19. In order to consider the purport of Rule 18 of the 2002 Rules, Notification Nos. 19/2004 dated 6-9-2004 issued by the Central Government are relevant. These two notifications are issued in exercise of power conferred by Rule 18 of the 2002 Rules for grant of rebate of duty on the excisable goods exported as well as grant of rebate of duty paid on the materials used in the manufacture or processing of such excisable goods respectively. These two notifications pertain to grant of rebate of duty paid on two different items. It is, therefore, evident that these two separate and distinct notifications issued by the Central Government are consistent with the scheme of Rule 18 of the 2002 Rules to grant rebate of duly only on one item. However, the option is with the assessee. In other words, if the assessee is entitled to get rebate of duty paid on both the items, there was no necessity for the Central Government to issue two separate notifications requiring assessee to claim rebate separately on the duty paid on excisable goods and on inputs.

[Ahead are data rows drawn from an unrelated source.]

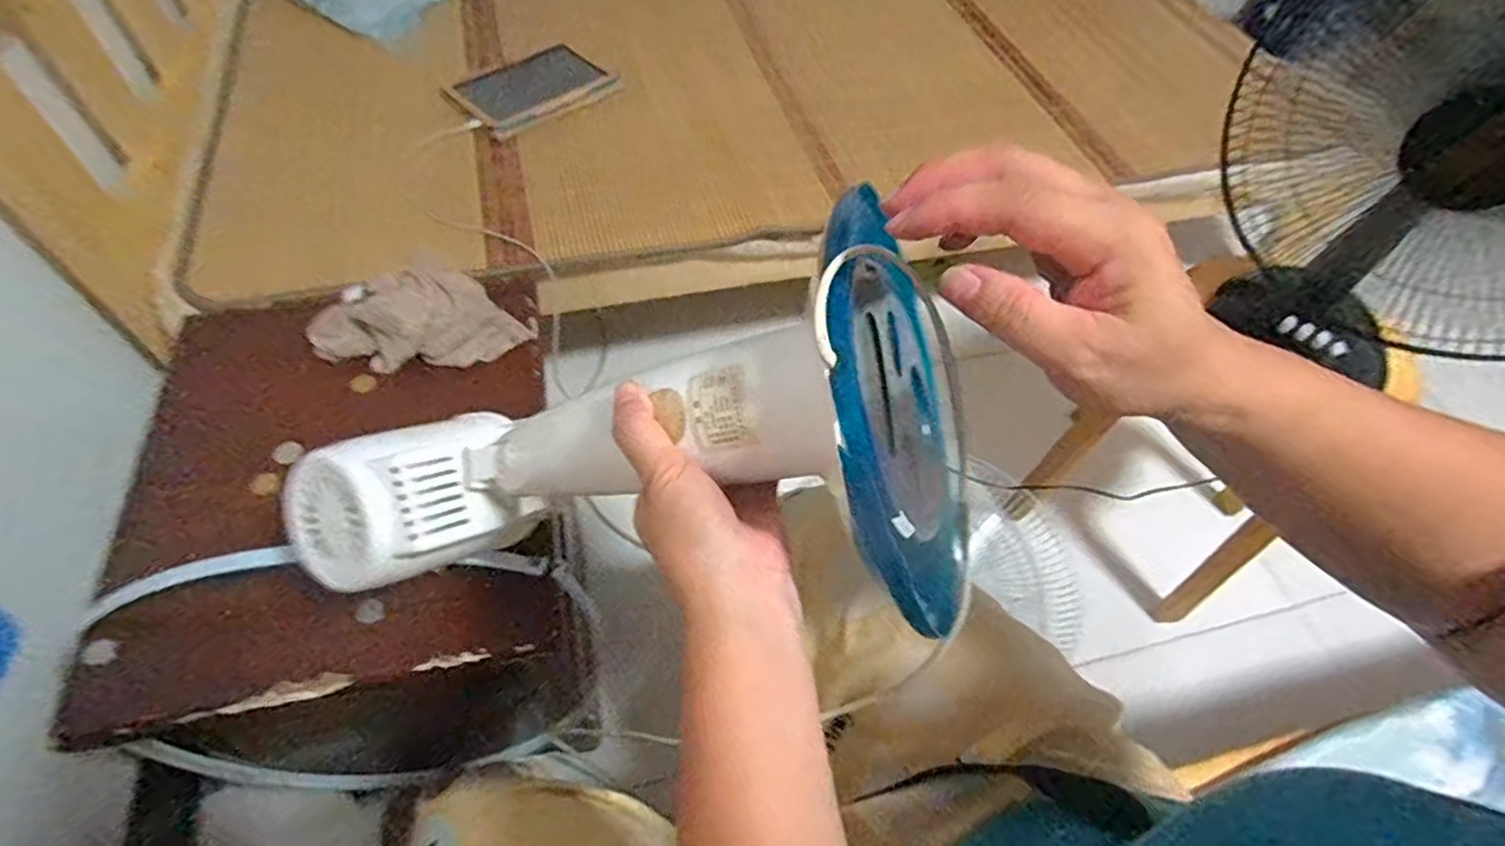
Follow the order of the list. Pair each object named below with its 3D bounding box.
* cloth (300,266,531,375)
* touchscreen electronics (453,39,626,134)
[{"bbox_3d":[-0.317,-0.102,0.648,0.199,0.059,0.087,-6,56,-8],"label":"cloth"},{"bbox_3d":[-0.350,-0.540,1.095,0.161,0.014,0.229,40,61,22],"label":"touchscreen electronics"}]

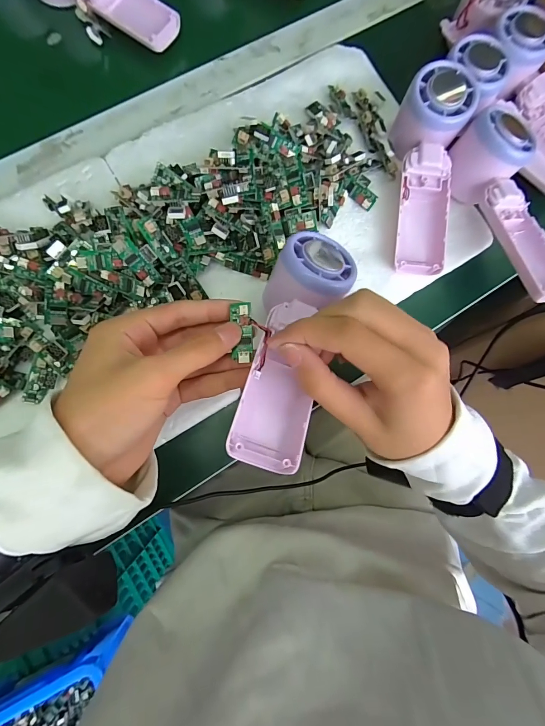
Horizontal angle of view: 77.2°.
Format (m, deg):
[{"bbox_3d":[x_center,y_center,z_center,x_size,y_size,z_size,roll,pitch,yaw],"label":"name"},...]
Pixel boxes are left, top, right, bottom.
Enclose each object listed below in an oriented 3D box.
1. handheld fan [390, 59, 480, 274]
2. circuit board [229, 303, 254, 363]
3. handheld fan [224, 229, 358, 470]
[{"bbox_3d":[0.134,-0.162,0.299,0.055,0.043,0.164,2,97,-3],"label":"handheld fan"},{"bbox_3d":[-0.019,-0.021,0.226,0.012,0.006,0.038,-4,95,-4],"label":"circuit board"},{"bbox_3d":[0.015,-0.013,0.229,0.055,0.039,0.165,15,70,-1],"label":"handheld fan"}]

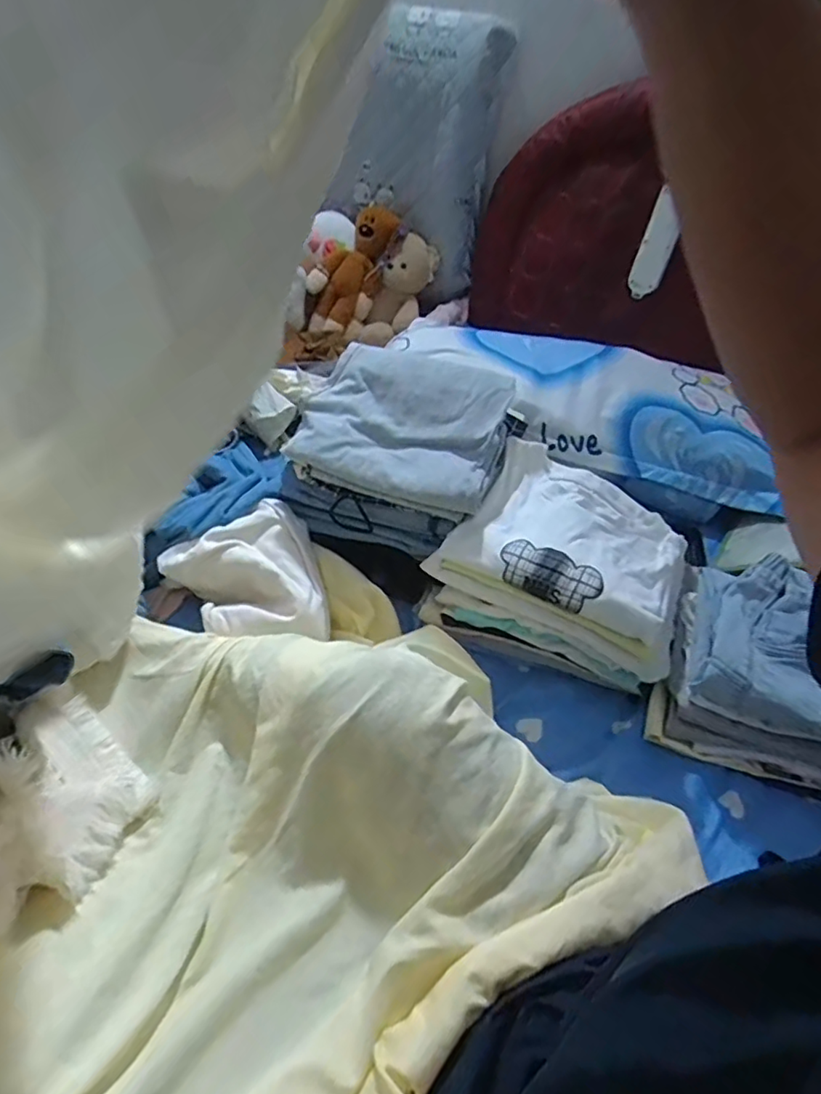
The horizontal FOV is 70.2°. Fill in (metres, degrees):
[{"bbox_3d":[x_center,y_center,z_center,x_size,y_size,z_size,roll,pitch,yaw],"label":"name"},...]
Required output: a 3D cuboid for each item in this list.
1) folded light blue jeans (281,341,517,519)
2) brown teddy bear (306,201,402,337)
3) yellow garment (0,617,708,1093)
[{"bbox_3d":[-0.009,-0.160,0.741,0.253,0.030,0.214,16,68,10],"label":"folded light blue jeans"},{"bbox_3d":[-0.132,-0.598,1.272,0.108,0.289,0.097,13,26,-51],"label":"brown teddy bear"},{"bbox_3d":[-0.115,0.260,0.460,0.543,0.126,0.523,26,48,21],"label":"yellow garment"}]

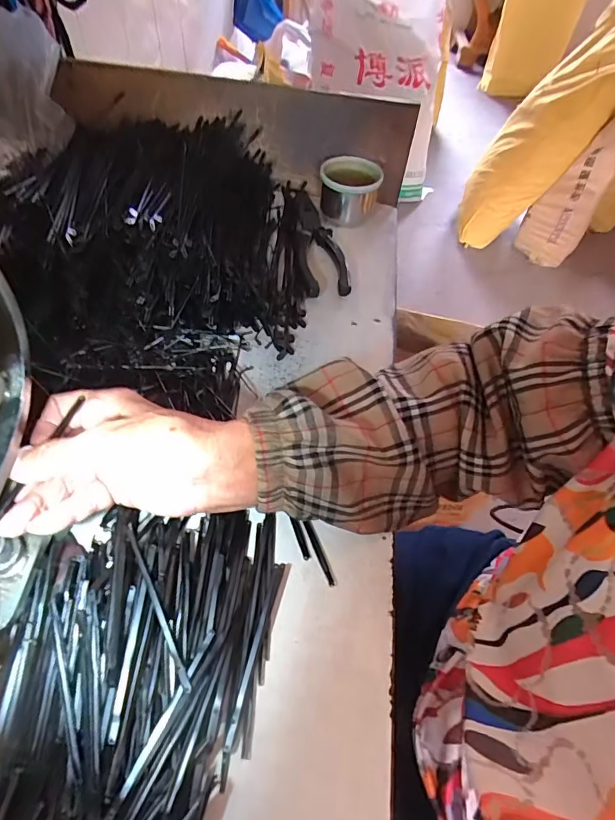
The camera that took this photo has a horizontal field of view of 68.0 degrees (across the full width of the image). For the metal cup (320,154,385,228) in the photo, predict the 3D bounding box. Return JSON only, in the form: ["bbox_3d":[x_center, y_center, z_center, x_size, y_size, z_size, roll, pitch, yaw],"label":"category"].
[{"bbox_3d":[0.048,-0.254,0.529,0.066,0.049,0.067,2,55,-4],"label":"metal cup"}]

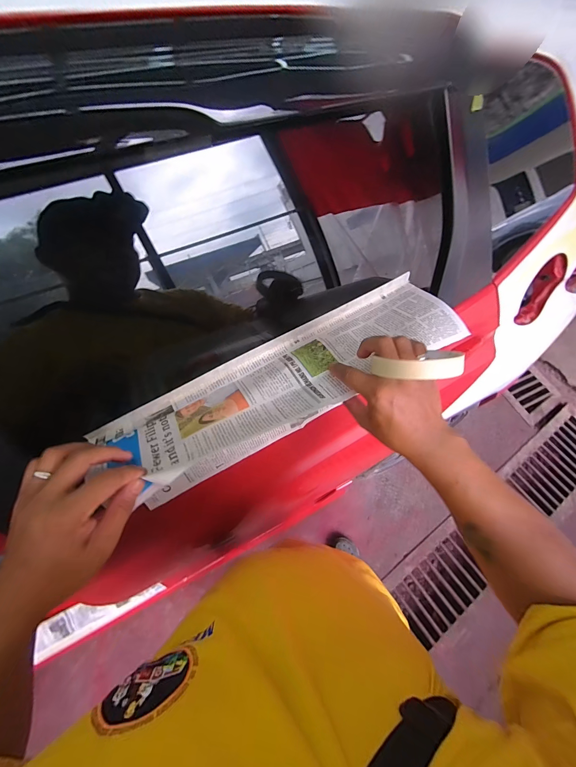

9. This Court concurs with the view taken by the Bombay High Court that the benefit intended to be conferred upon the exporters was irrespective of the source from which they obtain the inputs i.e. imported products or locally manufactured goods which had suffered excise duty. Any other interpretation would not stand to reason and it would certainly result in unintended discrimination.
10. For the above reasons, this Court is of the opinion that the impugned order cannot be sustained and thus it is hereby set aside. The respondents are directed to confirm the directions contained in the order made by the Commissioner dated 26-2-2010 and process or credit rebate of duty as the case may be, within ten weeks from today. Rule is made absolute.